The controller is in charge of the interaction between the adapter and the provenance providers so that the Provenance Holder can provide the provenance service operations to each workflow and choreography. The controller combines the four methods: record, validate, retrieve and migrate into the realization of the two operations provided by the Provenance Holder: Collect and Retrieve. For the collect provenance data operation the controller receives, validates and relays the provenance information to the providers. For the operation retrieve provenance information, it combines the methods retrieve and validate. Data structures to capture and store provenance information, e.g. of change, had to be defined and supported by all components (cf. Fig. 3). During the execution and adaptation of workflows and choreographies the Provenance Holder constantly collects provenance data on a very detailed level, including on per-workflow-activity level. The Record method selects appropriate provider components for a certain workflow type out of the available providers and uses them to store the provenance information. Data is validated (with the validation method) before it is actually handed over to a provider for storage. The Retrieve method is used to fetch the desired provenance information from the provider components via their interfaces. The actual data retrieval is done by each provider itself and returned to the retrieve method. After retrieval, the information is validated before it is handed over to the adapter component, i.e. the Provenance Holder’s interface implementation. The validation method is called during Recording to verify the signature and identify the signee the data is “recorded”. If the signature verification fails due to an invalid signature or an unknown signee, the information will not be “recorded”. When calling the Retrieve method, the provenance information is fetched from the provenance provider and then validated. The Migrate method is only used if stored information has to be transferred to a new provider type or instance, in case such an addition or change is desired/needed and provides the ability to retrieve all stored provenance information from a provider at once.

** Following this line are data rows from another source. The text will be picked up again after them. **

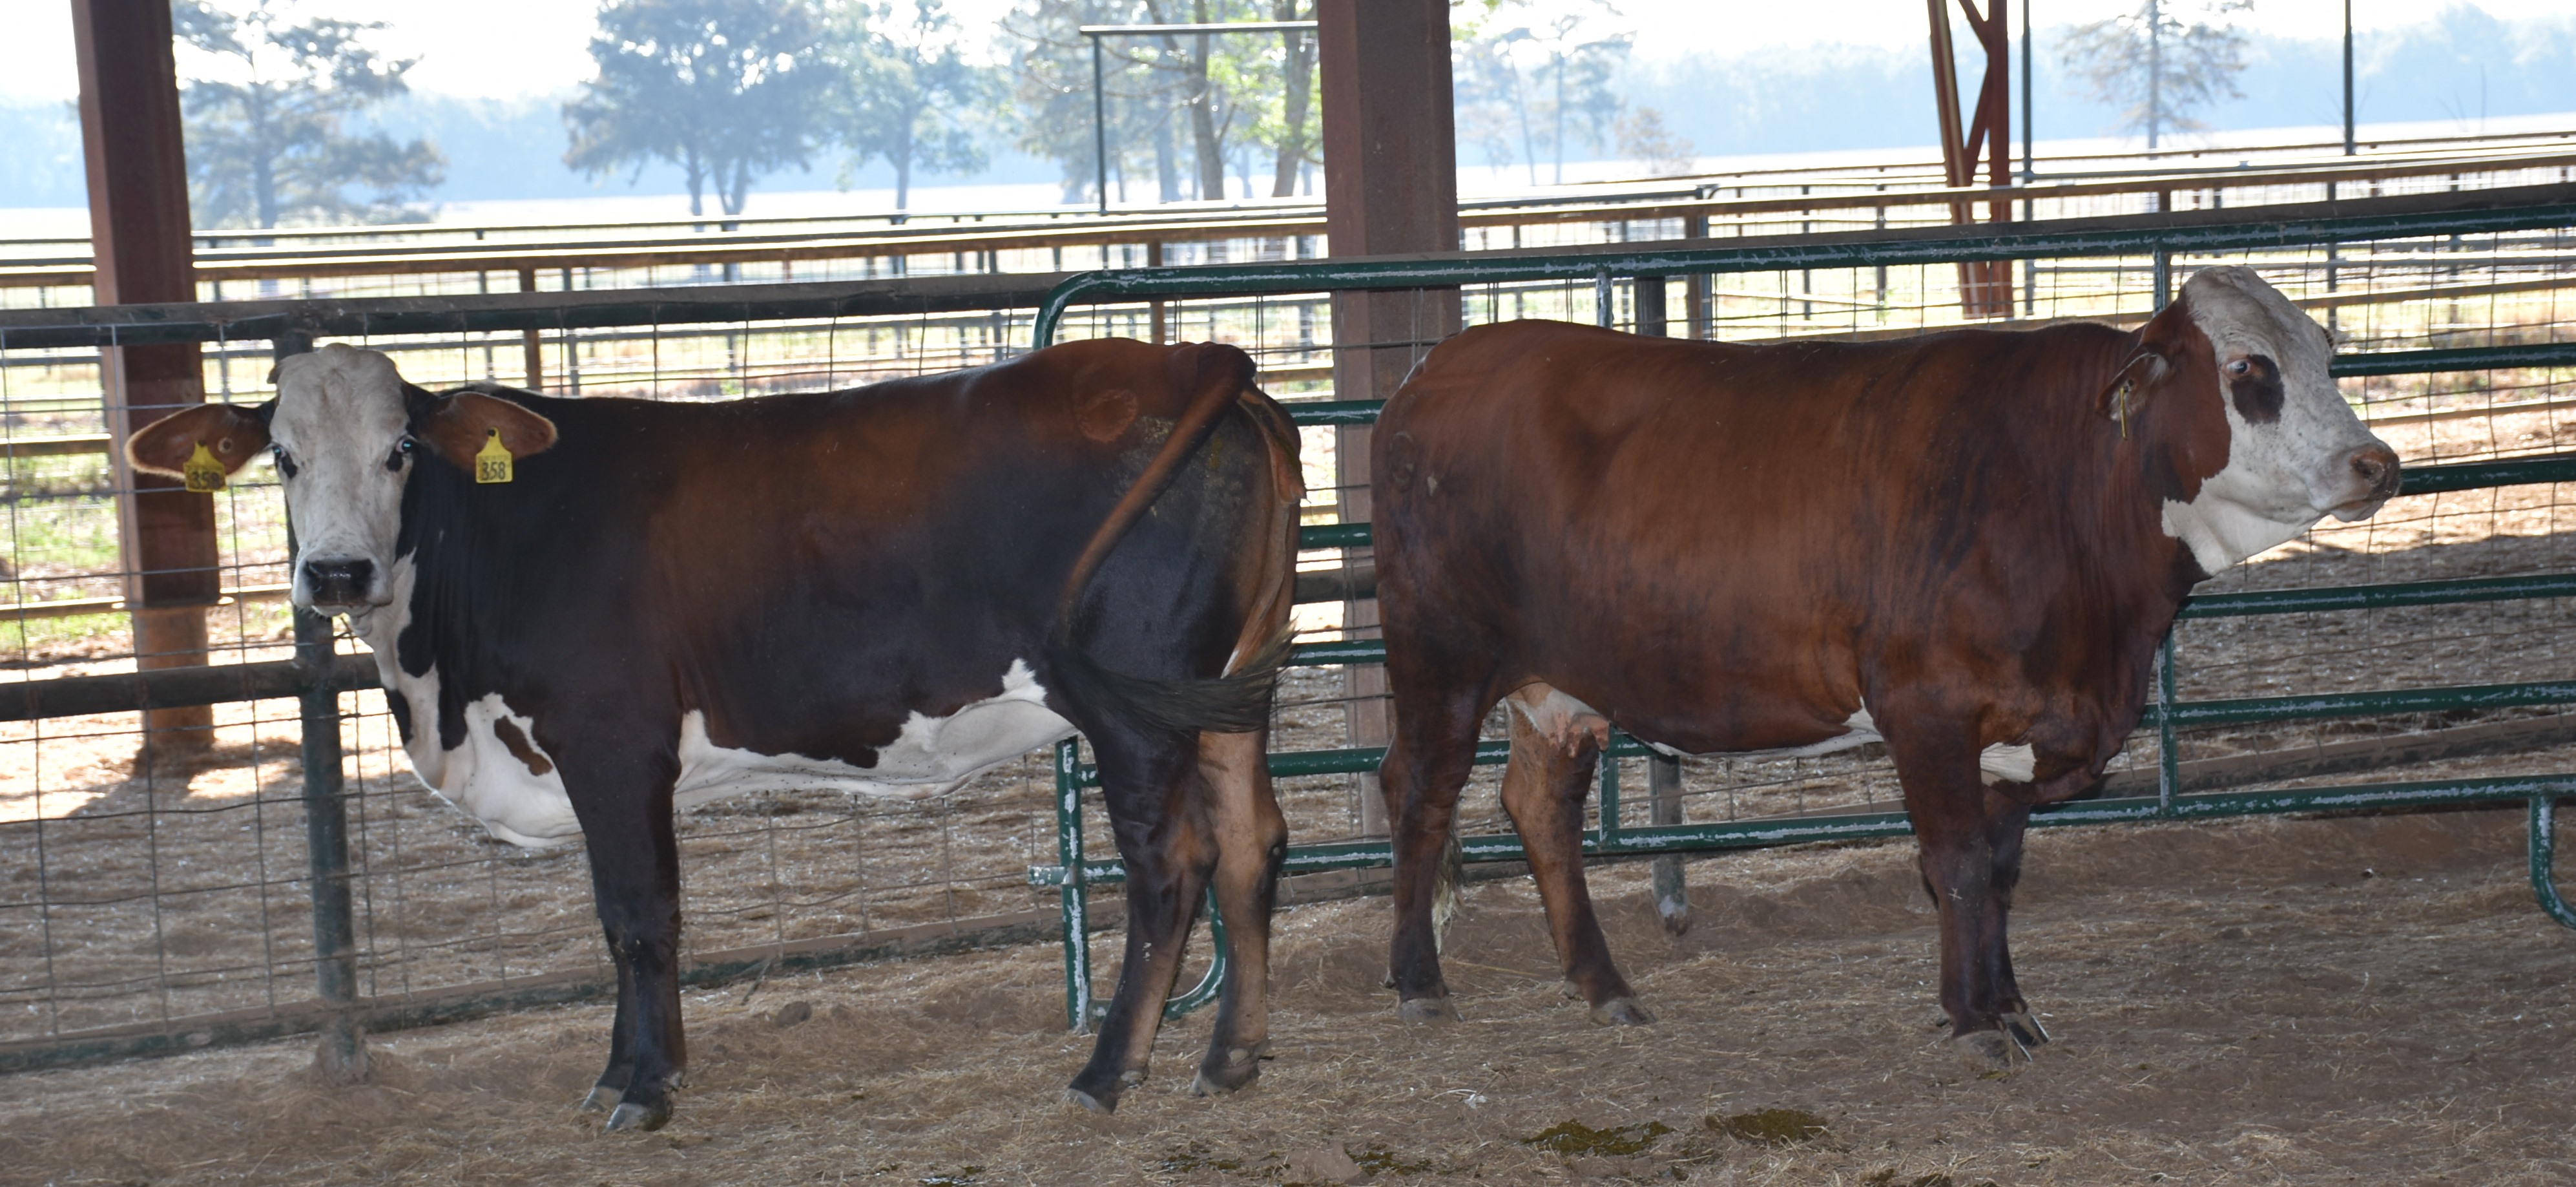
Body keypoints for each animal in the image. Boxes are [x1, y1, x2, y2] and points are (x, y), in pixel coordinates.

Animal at [126, 339, 1303, 1129]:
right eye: (281, 456)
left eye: (401, 448)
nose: (335, 573)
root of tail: (1186, 359)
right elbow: (617, 923)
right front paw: (618, 1071)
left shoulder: (613, 743)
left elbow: (641, 917)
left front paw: (646, 1088)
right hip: (1227, 698)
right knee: (1254, 847)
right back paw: (1232, 1056)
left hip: (1134, 709)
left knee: (1172, 865)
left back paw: (1107, 1072)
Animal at [1369, 266, 2401, 1067]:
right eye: (2248, 369)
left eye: (2325, 356)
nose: (2377, 463)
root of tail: (1439, 367)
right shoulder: (1928, 709)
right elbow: (1954, 864)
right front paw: (1975, 1021)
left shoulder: (2014, 735)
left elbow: (1998, 871)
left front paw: (2010, 1007)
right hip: (1441, 657)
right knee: (1419, 790)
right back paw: (1419, 985)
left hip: (1558, 685)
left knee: (1541, 809)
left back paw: (1603, 984)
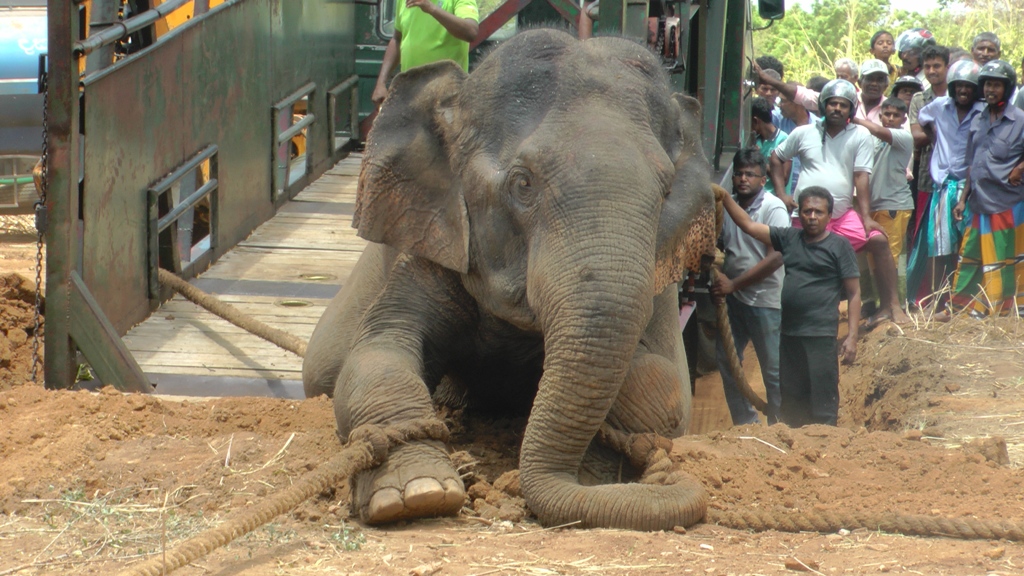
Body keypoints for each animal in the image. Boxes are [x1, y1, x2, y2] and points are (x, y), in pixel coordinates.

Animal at [303, 26, 716, 528]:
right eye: (523, 184)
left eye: (666, 191)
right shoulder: (434, 251)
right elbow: (376, 353)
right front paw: (417, 495)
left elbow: (663, 382)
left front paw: (597, 476)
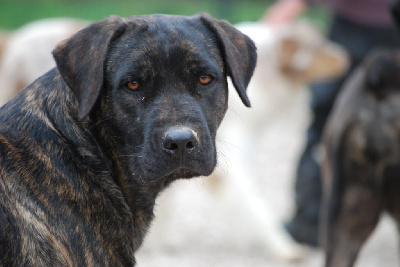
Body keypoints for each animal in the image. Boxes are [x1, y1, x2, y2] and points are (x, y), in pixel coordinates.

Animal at [0, 18, 346, 264]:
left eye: (205, 78)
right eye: (132, 84)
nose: (180, 142)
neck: (81, 148)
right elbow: (254, 205)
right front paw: (285, 247)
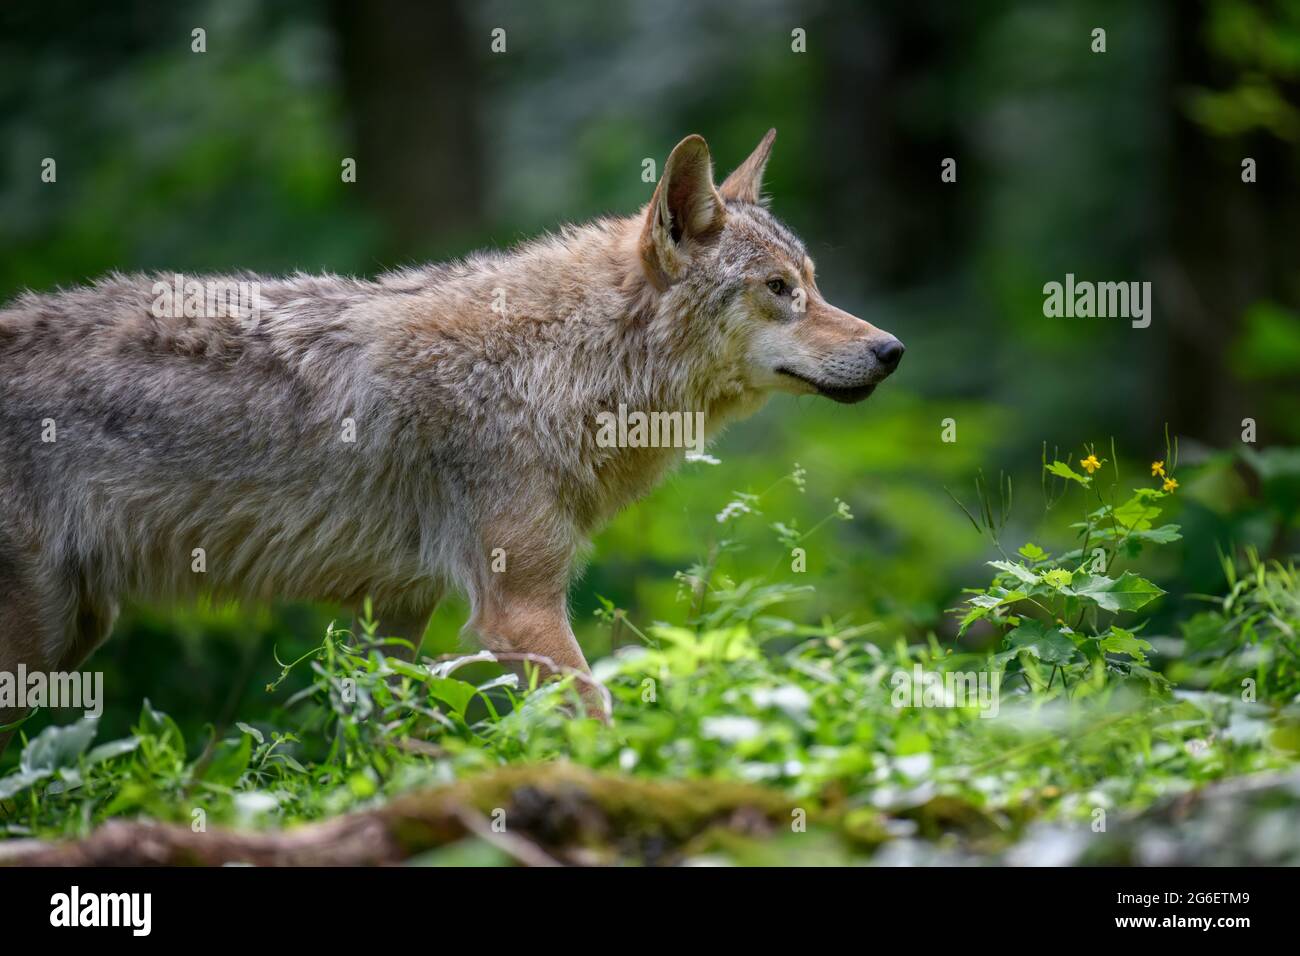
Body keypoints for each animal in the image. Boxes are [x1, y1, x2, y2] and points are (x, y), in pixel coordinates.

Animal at [0, 130, 903, 750]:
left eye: (813, 284)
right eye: (779, 290)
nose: (892, 350)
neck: (562, 364)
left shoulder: (395, 610)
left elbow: (391, 738)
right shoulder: (519, 610)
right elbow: (600, 722)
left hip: (75, 633)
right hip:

Migrations can be triggered both automatically or manually by an administrator; the actual procedure for migration is out of scope of our work as related work like [16] is available.

4 Conclusions and Future Work

The goal of this work is to support trusted provenance in collaborative, adaptive, process-based data processing pipelines. We currently provide the concepts of capturing provenance of change in such pipelines as well as the architecture of the corresponding system, including the detailed design of the controller and provider components of the Provenance Holder. The prototypical implementation of these components and properties P1, P2 and P4 is available at https://github.com/ProvenanceHolder/ProvenanceHolder.

Refining the concepts, identification of the adapter requirements, its detailed architecture and implementation are the future steps in our research. This also includes the identification and differentiation of change, its capturing and visualisation, how changes are communicated and all supporting data structures. Subsequently we will work towards the evaluation and extension of both, the approach and the proof-of-concept implementation.

We recognise that the approach and its realization is not only applicable to Scientific Workflows, but also to Workflows and to process-based data processing pipelines in general. Furthermore, we do not rule out the possibility that the approach may also go beyond this. These are two of the reasons why we will be following a generic research path and at the same time we have a specific use case.